In 1814, writer and composer E.T.A. Hoffmann wrote an essay, published in Allgemeine musikalische Zeitung, entitled “Alte und neue Kirchenmusik,” in which he decries the steady decline in the quality and dignity of church music since the baroque period. The only two works he values are Handel’s Messiah and Mozart’s Requiem (Bach’s B Minor Mass was not even published until 1818, and few people knew of it); contemporary composers, he feels, write in far too theatrical a style, when they write church music at all. He ignores Beethoven’s earlier Mass in C altogether. Twentieth century writer Carl Dahlhaus suggests that Beethoven’s Missa was composed against the background of this essay, and that Beethoven, ever a fierce competitor, saw an opening here in which to produce something that would draw Hoffmann’s attention and praise. He wrote as early as 1809 that “in the old church modes the devotion is divine…and God permit me to express it someday;” we know, through remarks in his conversation books and letters, that, having determined to compose the Missa, he set about systematically studying the religious music of earlier periods, from the time of Gregorian chant, through Palestrina, Handel, and Mozart-- all composers whom he greatly esteemed-- and that his musical language throughout the Missa often hearkens back to such “old-fashioned” procedures and archaisms as chant, modal harmonies, recitative, fugues, and plagal cadences. Just prior to beginning work on the Missa, he wrote “In order to write true church music go through all the ecclesiastical chants of the monks etc. Also look there for the stanzas in the most correct translations along with the most perfect prosody of all the Christian-Catholic psalms and hymns in general.” The resulting Missa is a combination of modern and archaic styles, more deeply connected to older traditions than any other work Beethoven composed. In the hands of a lesser composer, it would be a pastiche; but Beethoven never simply co-opts procedures and styles from earlier composers or musical forms; he completely absorbs what he co-opts, and synthesizes a statement that is wholly his own. Performing the Missa, one seldom stops to scratch ones head and say, “Aha! I know where he got this!” It all sounds like Beethoven, but Beethoven enriched.
As a boy, Beethoven studied and performed published keyboard works of J.S. Bach. We have no record of his expressing great affection for Bach (in comparison to his effusive, public admiration of Handel), but, in his own way, he absorbed Bach's commitment to counterpoint, if not his ease and gracefulness with it. He later studied counterpoint with Haydn, who did acknowledge his debt to Bach, and he seems to have absorbed, second hand, much of what Haydn learned from studying Bach.

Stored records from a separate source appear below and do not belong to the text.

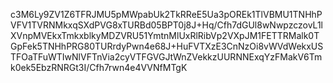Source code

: c3M6Ly9ZV1Z6TFRJMU5pMWpabUk2TkRReE5Ua3pOREk1TlVBMU1TNHhPVFV1TVRNMkxqSXdPVG8xTURBd05BPT0j8J+Hq/Cfh7dGUl8wNwpzczovL1lXVnpMVEkxTmkxblkyMDZVRU51YmtnMlUxRlRibVp2VXpJM1FETTRMalk0TGpFek5TNHhPRG80TURrdyPwn4e68J+HuFVTXzE3CnNzOi8vWVdWekxUSTFOaTFuWTIwNlVFTnVia2cyVTFGVGJtWnZVekkzUURNNExqYzFMakV6Tmk0ek5EbzRNRGt3I/Cfh7rwn4e4VVNfMTgK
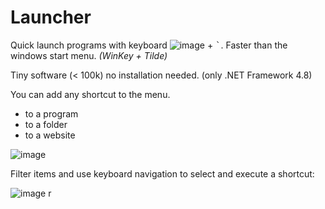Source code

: # Launcher
Quick launch programs with keyboard ![image](https://github.com/jvanlangen/Launcher/assets/1532756/2a7919e7-303c-4573-8288-23aaeff5e4dd) + <kbd>`</kbd>. Faster than the windows start menu. _(WinKey + Tilde)_

Tiny software (< 100k) no installation needed. (only .NET Framework 4.8)

You can add any shortcut to the menu.
- to a program
- to a folder
- to a website

![image](https://github.com/jvanlangen/Launcher/assets/1532756/3a997914-f7bf-4d50-8d93-d7db707a269a)

Filter items and use keyboard navigation to select and execute a shortcut:

![image](https://github.com/jvanlangen/Launcher/assets/1532756/e4bd3693-6bd0-4b3d-86c1-24d19b8cc7b4)
r
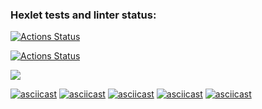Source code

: ### Hexlet tests and linter status:

[![Actions Status](https://github.com/ArturioM/frontend-project-lvl1/workflows/hexlet-check/badge.svg)](https://github.com/ArturioM/frontend-project-lvl1/actions)

[![Actions Status](https://github.com/ArturioM/frontend-project-lvl1/workflows/super-linter/badge.svg)](https://github.com/ArturioM/frontend-project-lvl1/actions)

<a href="https://codeclimate.com/github/codeclimate/codeclimate/maintainability"><img src="https://api.codeclimate.com/v1/badges/a99a88d28ad37a79dbf6/maintainability" /></a>

[![asciicast](https://asciinema.org/a/404010.svg)](https://asciinema.org/a/404010)
[![asciicast](https://asciinema.org/a/404003.svg)](https://asciinema.org/a/404003)
[![asciicast](https://asciinema.org/a/404004.svg)](https://asciinema.org/a/404004)
[![asciicast](https://asciinema.org/a/404005.svg)](https://asciinema.org/a/404005)
[![asciicast](https://asciinema.org/a/404007.svg)](https://asciinema.org/a/404007)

Beethoven’s first mass had no fugues, and he was criticized for this by the very man for whom he composed the Missa; he made up for this in the Missa Solemnis, which contains two, in both the Gloria and Credo movements. Neither fugue sounds anything like Bach; but each contains procedures Bach perfected, worked out in excruciating detail. For many, Bach’s music typifies German church music of the 18th century; and to the extent to which this is true, Beethoven perhaps grudgingly acknowledges his debt to Bach, and to that tradition. Clearly though, his greatest admiration and loyalty is reserved for the music of Handel and Haydn, and particularly for their best-known major works, Messiah and The Creation, each of which seems to lurk just below the surface of the Missa Solemnis. Bars 216-240 of the Beethoven’s Agnus Dei movement are linked by many writers to the “Hallelujah Chorus” from Handel’s Messiah, which Beethoven is known to have particularly admired; Beethoven’s sketchbooks do not suggest that he knowingly quoted this passage, though the music corresponds closely to Handel’s passage “And He shall reign forever and ever.” Similarly, the Präludium, the instrumental passage beginning at bar 79 of Beethoven’s Sanctus/Benedictus movement, with its improvisatory character and lack of tonal center, recalls the “Representation of chaos” with which Haydn’s Creation commences.
Beethoven ends his Missa in a manner totally his own, without reference to anything preceding him. Instead of a triumphant, Handelian assertion of the rightness of the cosmos, he ends a grand, 75-minute “Divine Heroic Symphony” (Paul Bekker) on what feels like a quiet question mark. As Maynard Solomon concludes in his magisterial biography, “one wonders whether Beethoven indeed felt that he, or humanity, would win the prize of life everlasting.” No antecedent existed for that sort of doubt; here, Beethoven ventures into uncharted territory, pointing the way for those who followed him.